Mining tax in Ghana should ‘reflect impact on agriculture’ – policy paper

Out-Law News | 10 Mar 2014 | 4:48 pm | 2 min. read

Ghana’s government has been urged to reassess tax rates for the country’s mining sector to “incorporate the true economic and social costs” associated with extraction.

A policy paper from the UK-based International Growth Centre (IGC) said it is crucial for Ghana to reconsider the ‘opportunity cost’ of the mining industry in terms of the impact on agriculture.

The IGC commended government policies, which it said paved for the way for continued growth in the mining sector and was “good news for the economy”. However, the IGC said it is important to consider the effect of this growth on different sectors of society.

In its paper, IGC said: “Following the expansion of this sector, many large-scale operations have been opened near densely populated areas where agriculture is the main source of livelihood. This has a direct impact on farmers in those areas, and for Ghana’s economic growth to be truly inclusive, the welfare of these farmers cannot be ignored.”

According to an IGC-funded study published last year, Modern Industries, Pollution and Agricultural Productivity, agricultural productivity near mining areas decreased by about 40% between 1998 and 2005 relative to areas further away.
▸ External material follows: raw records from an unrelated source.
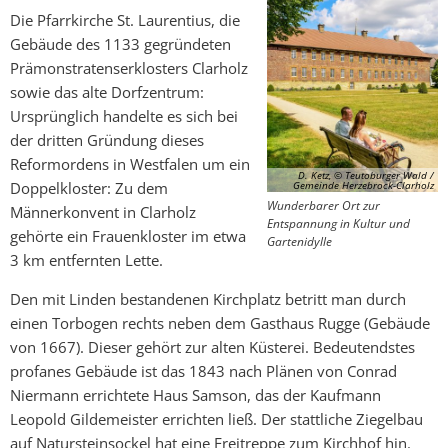
Die Pfarrkirche St. Laurentius, die
Gebäude des 1133 gegründeten
Prämonstratenserklosters Clarholz
sowie das alte Dorfzentrum:
Ursprünglich handelte es sich bei
der dritten Gründung dieses
Reformordens in Westfalen um ein
D. Ketz, © Teutoburger Wald /
Gemeinde Herzebrock-Clarholz
Doppelkloster: Zu dem
Wunderbarer Ort zur
Männerkonvent in Clarholz
Entspannung in Kultur und
gehörte ein Frauenkloster im etwa
Gartenidylle
3 km entfernten Lette.
Den mit Linden bestandenen Kirchplatz betritt man durch
einen Torbogen rechts neben dem Gasthaus Rugge (Gebäude
von 1667). Dieser gehört zur alten Küsterei. Bedeutendstes
profanes Gebäude ist das 1843 nach Plänen von Conrad
Niermann errichtete Haus Samson, das der Kaufmann
Leopold Gildemeister errichten ließ. Der stattliche Ziegelbau
auf Natursteinsockel hat eine Freitreppe zum Kirchhof hin.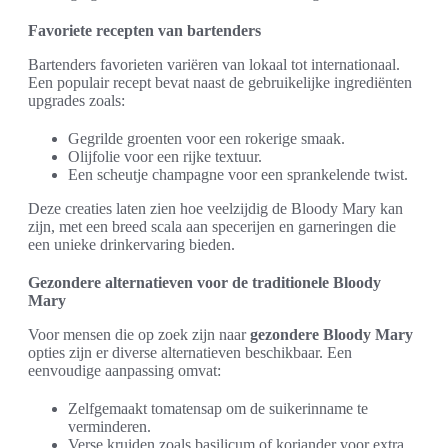
Favoriete recepten van bartenders
Bartenders favorieten variëren van lokaal tot internationaal.
Een populair recept bevat naast de gebruikelijke ingrediënten
upgrades zoals:
Gegrilde groenten voor een rokerige smaak.
Olijfolie voor een rijke textuur.
Een scheutje champagne voor een sprankelende twist.
Deze creaties laten zien hoe veelzijdig de Bloody Mary kan
zijn, met een breed scala aan specerijen en garneringen die
een unieke drinkervaring bieden.
Gezondere alternatieven voor de traditionele Bloody
Mary
Voor mensen die op zoek zijn naar
gezondere Bloody Mary
opties zijn er diverse alternatieven beschikbaar. Een
eenvoudige aanpassing omvat:
Zelfgemaakt tomatensap om de suikerinname te
verminderen.
Verse kruiden zoals basilicum of koriander voor extra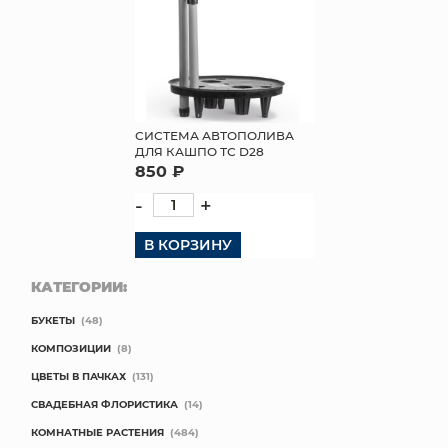
СИСТЕМА АВТОПОЛИВА
ДЛЯ КАШПО ТС D28
850 ₽
-
+
В КОРЗИНУ
КАТЕГОРИИ:
БУКЕТЫ
(48)
КОМПОЗИЦИИ
(8)
ЦВЕТЫ В ПАЧКАХ
(131)
СВАДЕБНАЯ ФЛОРИСТИКА
(14)
КОМНАТНЫЕ РАСТЕНИЯ
(484)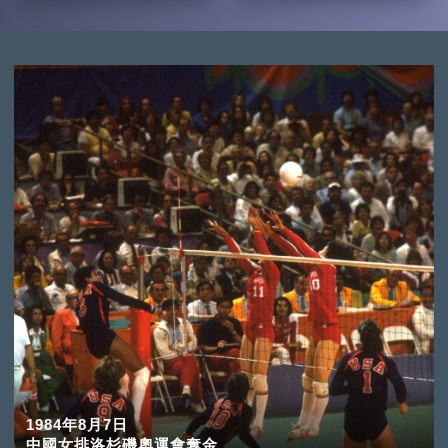
1984年8月7日
中國女排洛杉磯奧運會奪金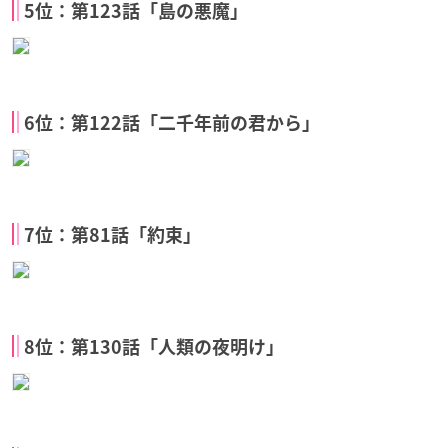
5位：第123話「島の悪魔」
6位：第122話「二千年前の君から」
7位：第81話「約束」
8位：第130話「人類の夜明け」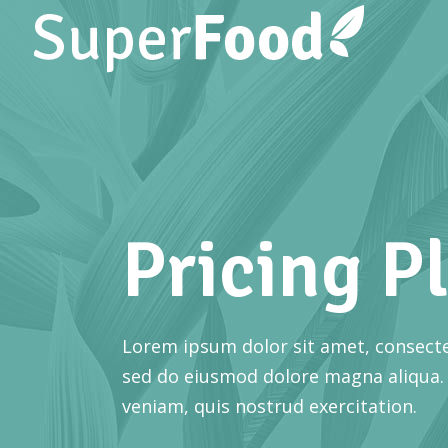
Pricing P
Lorem ipsum dolor sit amet, consectet
sed do eiusmod dolore magna aliqua.
veniam, quis nostrud exercitation.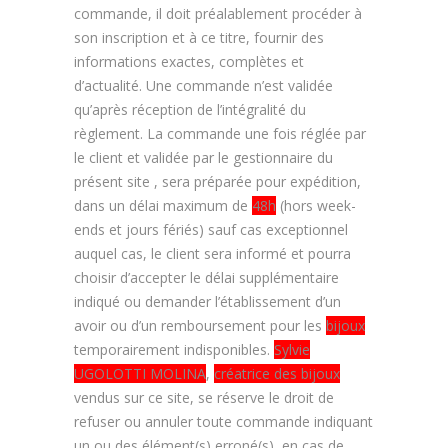
commande, il doit préalablement procéder à
son inscription et à ce titre, fournir des
informations exactes, complètes et
d’actualité. Une commande n’est validée
qu’après réception de l’intégralité du
règlement. La commande une fois réglée par
le client et validée par le gestionnaire du
présent site , sera préparée pour expédition,
dans un délai maximum de
48h
(hors week-
ends et jours fériés) sauf cas exceptionnel
auquel cas, le client sera informé et pourra
choisir d’accepter le délai supplémentaire
indiqué ou demander l’établissement d’un
avoir ou d’un remboursement pour les
bijoux
temporairement indisponibles.
Sylvie
UGOLOTTI MOLINA
,
créatrice des bijoux
vendus sur ce site, se réserve le droit de
refuser ou annuler toute commande indiquant
un ou des élément(s) erroné(s), en cas de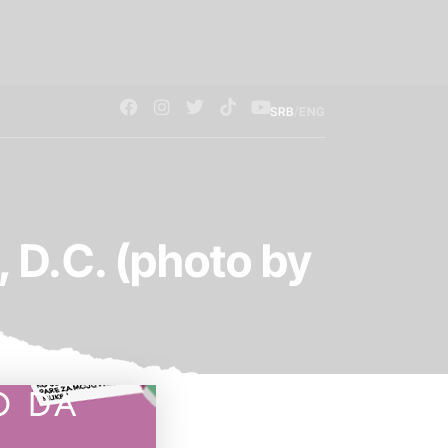
/
SRB
ENG
, D.C. (photo by
O DA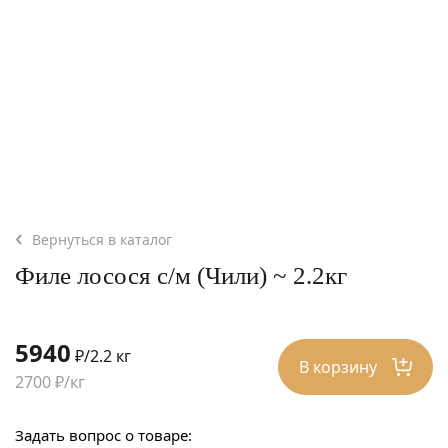
Вернуться в каталог
Филе лосося с/м (Чили) ~ 2.2кг
5940
₽/2.2 кг
В корзину
2700 ₽/кг
Задать вопрос о товаре:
IGC said of the study: “The negative effect declines with distance and extends to areas within 20 kilometres of mining sites… during this period, although measures of living standards have improved all over Ghana, families involved in agricultural activities close to the mines have gotten relatively poorer.”

Most government revenue from mining is channelled to the central government and only about 9% makes it to the local authorities, according to the study. In 2005, mining related revenues amounted to roughly $75 million and only about $8m of this made it to the local authorities of the mining regions, the study said. According to the study’s authors, the average overall loss by farming households in mining areas was around $97m.

IGC added: “Given these numbers, it is crucial for the government of Ghana to reconsider the opportunity cost of the mining industry, in terms of agricultural gains foregone. The debate is not about whether mining is good or bad. The debate is about whether we are correctly calculating the costs associated with mining and whether the government is addressing them through targeted policies.”

An Africa Progess Panel report published in 2012, Equity in Extractives: Managing Resources to Transform Human Development, called for ‘country mining visions’ across Africa to consider public-private partnership opportunities to explore how infrastructure investments could “serve broader development purposes”, including expanding agriculture.

World Bank vice-president for the Africa region, Makhtar Diop, has also warned that “many resource-rich countries tend to gravitate towards the bottom of the global Human Development Index – a composite measure of life expectancy, education and income.

He added: “My strong hope is that all the people living in these resource-rich African countries also get to share in this new oil and mineral wealth. So far, with one of few exceptions being Botswana, natural resources haven’t always improved the lives of people and their families.”